A crucial development in the language technology sector is the rise and advance of deep learning, a subfield of artificial intelligence and machine learning that tries to emulate how the brain works and how humans learn. Machine-learning techniques are becoming ubiquitous in our increasingly data-driven society.
In the field of Natural Language Processing—a subfield of computer science that aims to make computers understand human language—the employment of deep learning models has shown that we can extract linguistic information from texts without having to teach the model anything about the language or languages in question. This has led to impressive results with machine translation improving in quality year-on-year and even being able to translate between pairs of languages it has never seen before.
There is one caveat, however; since deep learning models basically learn by example, they need a lot of data. This means that such models are unsuitable for under-resourced languages for which much less linguistic data is available—at least when simply applying machine-learning techniques in the same way as we would do for better-resourced languages.

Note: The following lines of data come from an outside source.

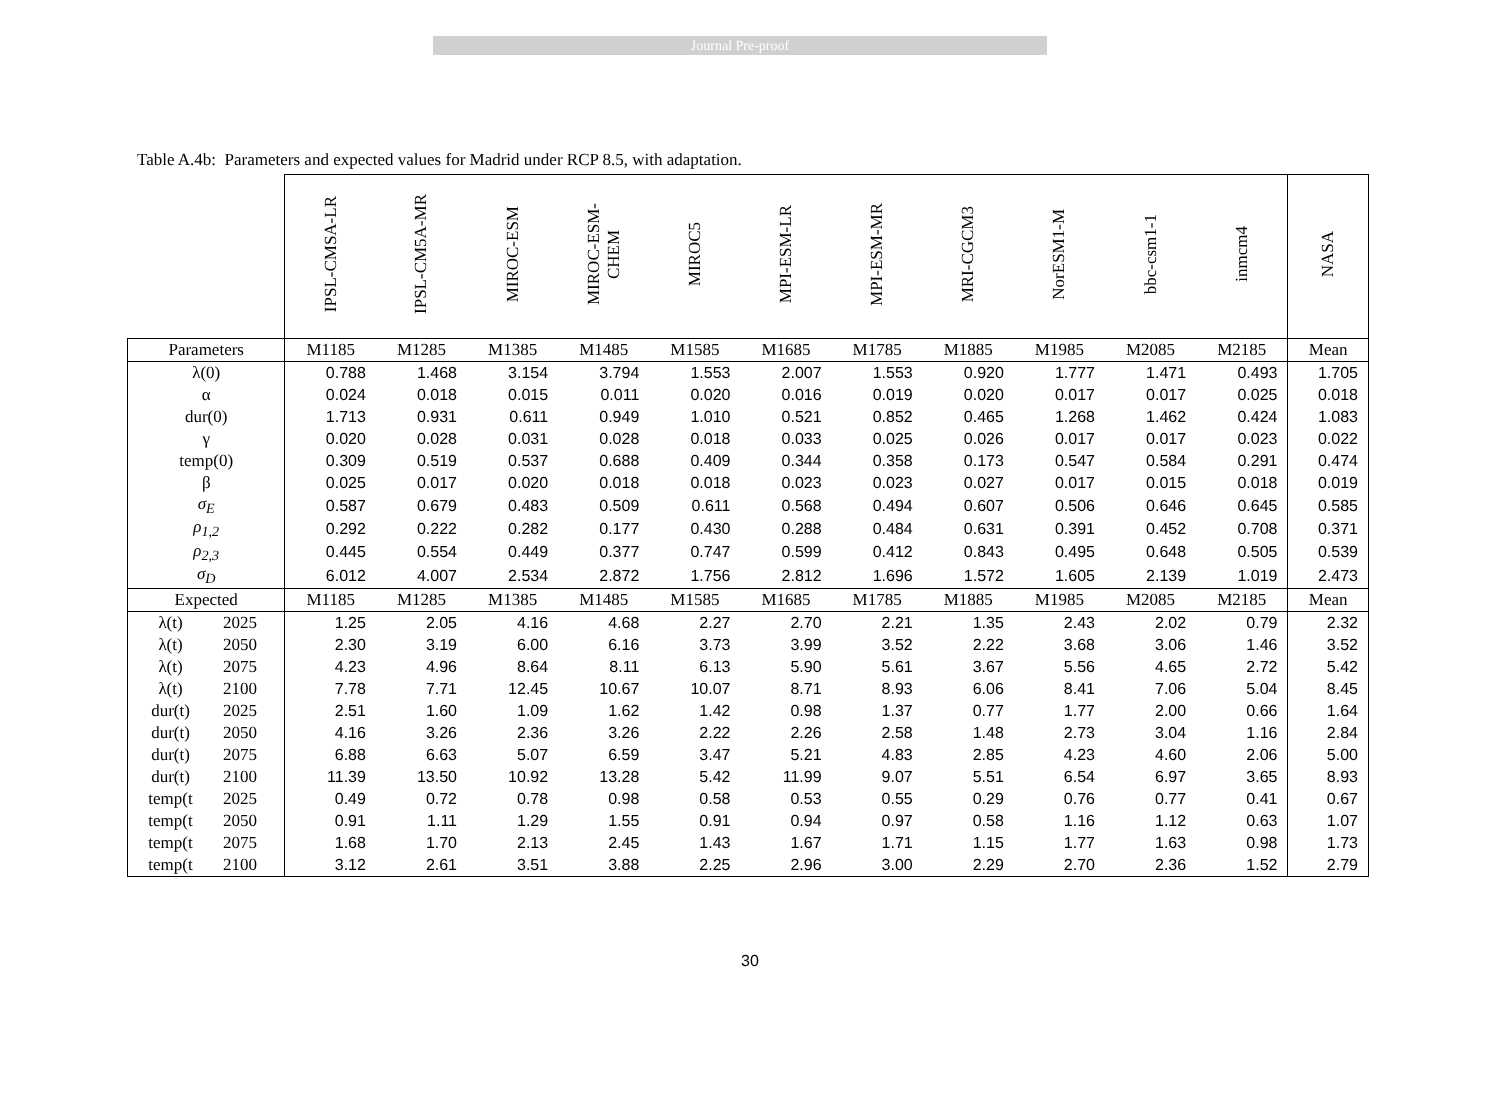Journal Pre-proof
Table A.4b: Parameters and expected values for Madrid under RCP 8.5, with adaptation.
| | | IPSL-CMSA-LR | IPSL-CM5A-MR | MIROC-ESM | MIROC-ESM- CHEM | MIROC5 | MPI-ESM-LR | MPI-ESM-MR | MRI-CGCM3 | NorESM1-M | bbc-csm1-1 | inmcm4 | NASA |
| --- | --- | --- | --- | --- | --- | --- | --- | --- | --- | --- | --- | --- | --- |
| Parameters | | M1185 | M1285 | M1385 | M1485 | M1585 | M1685 | M1785 | M1885 | M1985 | M2085 | M2185 | Mean |
| λ(0) | | 0.788 | 1.468 | 3.154 | 3.794 | 1.553 | 2.007 | 1.553 | 0.920 | 1.777 | 1.471 | 0.493 | 1.705 |
| α | | 0.024 | 0.018 | 0.015 | 0.011 | 0.020 | 0.016 | 0.019 | 0.020 | 0.017 | 0.017 | 0.025 | 0.018 |
| dur(0) | | 1.713 | 0.931 | 0.611 | 0.949 | 1.010 | 0.521 | 0.852 | 0.465 | 1.268 | 1.462 | 0.424 | 1.083 |
| γ | | 0.020 | 0.028 | 0.031 | 0.028 | 0.018 | 0.033 | 0.025 | 0.026 | 0.017 | 0.017 | 0.023 | 0.022 |
| temp(0) | | 0.309 | 0.519 | 0.537 | 0.688 | 0.409 | 0.344 | 0.358 | 0.173 | 0.547 | 0.584 | 0.291 | 0.474 |
| β | | 0.025 | 0.017 | 0.020 | 0.018 | 0.018 | 0.023 | 0.023 | 0.027 | 0.017 | 0.015 | 0.018 | 0.019 |
| σ<sub>E</sub> | | 0.587 | 0.679 | 0.483 | 0.509 | 0.611 | 0.568 | 0.494 | 0.607 | 0.506 | 0.646 | 0.645 | 0.585 |
| ρ<sub>1,2</sub> | | 0.292 | 0.222 | 0.282 | 0.177 | 0.430 | 0.288 | 0.484 | 0.631 | 0.391 | 0.452 | 0.708 | 0.371 |
| ρ<sub>2,3</sub> | | 0.445 | 0.554 | 0.449 | 0.377 | 0.747 | 0.599 | 0.412 | 0.843 | 0.495 | 0.648 | 0.505 | 0.539 |
| σ<sub>D</sub> | | 6.012 | 4.007 | 2.534 | 2.872 | 1.756 | 2.812 | 1.696 | 1.572 | 1.605 | 2.139 | 1.019 | 2.473 |
| Expected | | M1185 | M1285 | M1385 | M1485 | M1585 | M1685 | M1785 | M1885 | M1985 | M2085 | M2185 | Mean |
| λ(t) | 2025 | 1.25 | 2.05 | 4.16 | 4.68 | 2.27 | 2.70 | 2.21 | 1.35 | 2.43 | 2.02 | 0.79 | 2.32 |
| λ(t) | 2050 | 2.30 | 3.19 | 6.00 | 6.16 | 3.73 | 3.99 | 3.52 | 2.22 | 3.68 | 3.06 | 1.46 | 3.52 |
| λ(t) | 2075 | 4.23 | 4.96 | 8.64 | 8.11 | 6.13 | 5.90 | 5.61 | 3.67 | 5.56 | 4.65 | 2.72 | 5.42 |
| λ(t) | 2100 | 7.78 | 7.71 | 12.45 | 10.67 | 10.07 | 8.71 | 8.93 | 6.06 | 8.41 | 7.06 | 5.04 | 8.45 |
| dur(t) | 2025 | 2.51 | 1.60 | 1.09 | 1.62 | 1.42 | 0.98 | 1.37 | 0.77 | 1.77 | 2.00 | 0.66 | 1.64 |
| dur(t) | 2050 | 4.16 | 3.26 | 2.36 | 3.26 | 2.22 | 2.26 | 2.58 | 1.48 | 2.73 | 3.04 | 1.16 | 2.84 |
| dur(t) | 2075 | 6.88 | 6.63 | 5.07 | 6.59 | 3.47 | 5.21 | 4.83 | 2.85 | 4.23 | 4.60 | 2.06 | 5.00 |
| dur(t) | 2100 | 11.39 | 13.50 | 10.92 | 13.28 | 5.42 | 11.99 | 9.07 | 5.51 | 6.54 | 6.97 | 3.65 | 8.93 |
| temp(t | 2025 | 0.49 | 0.72 | 0.78 | 0.98 | 0.58 | 0.53 | 0.55 | 0.29 | 0.76 | 0.77 | 0.41 | 0.67 |
| temp(t | 2050 | 0.91 | 1.11 | 1.29 | 1.55 | 0.91 | 0.94 | 0.97 | 0.58 | 1.16 | 1.12 | 0.63 | 1.07 |
| temp(t | 2075 | 1.68 | 1.70 | 2.13 | 2.45 | 1.43 | 1.67 | 1.71 | 1.15 | 1.77 | 1.63 | 0.98 | 1.73 |
| temp(t | 2100 | 3.12 | 2.61 | 3.51 | 3.88 | 2.25 | 2.96 | 3.00 | 2.29 | 2.70 | 2.36 | 1.52 | 2.79 |
30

Here is where the project Comparative deep models for minority and historical languages, Cardamom for short, comes in [3]. The aim of this Irish Research Council-funded project, hosted at the Data Science Institute, NUI Galway, is to use insights from linguistics and data gathered from the Web to bolster natural language processing techniques and applications that benefit low-resource languages, which have been largely ignored by current approaches.
The project’s methodology involves two major parallel but complementary strategies. Firstly, we aim to significantly enlarge datasets for minority languages, focusing on European and Indian languages, by gathering as much text from the Web as possible. Secondly, we will develop models of language, based on deep learning, that learn features of low-resource languages from closely-related, better-resourced languages, thus reducing the need for large datasets in minority-language and other low-resource scenarios.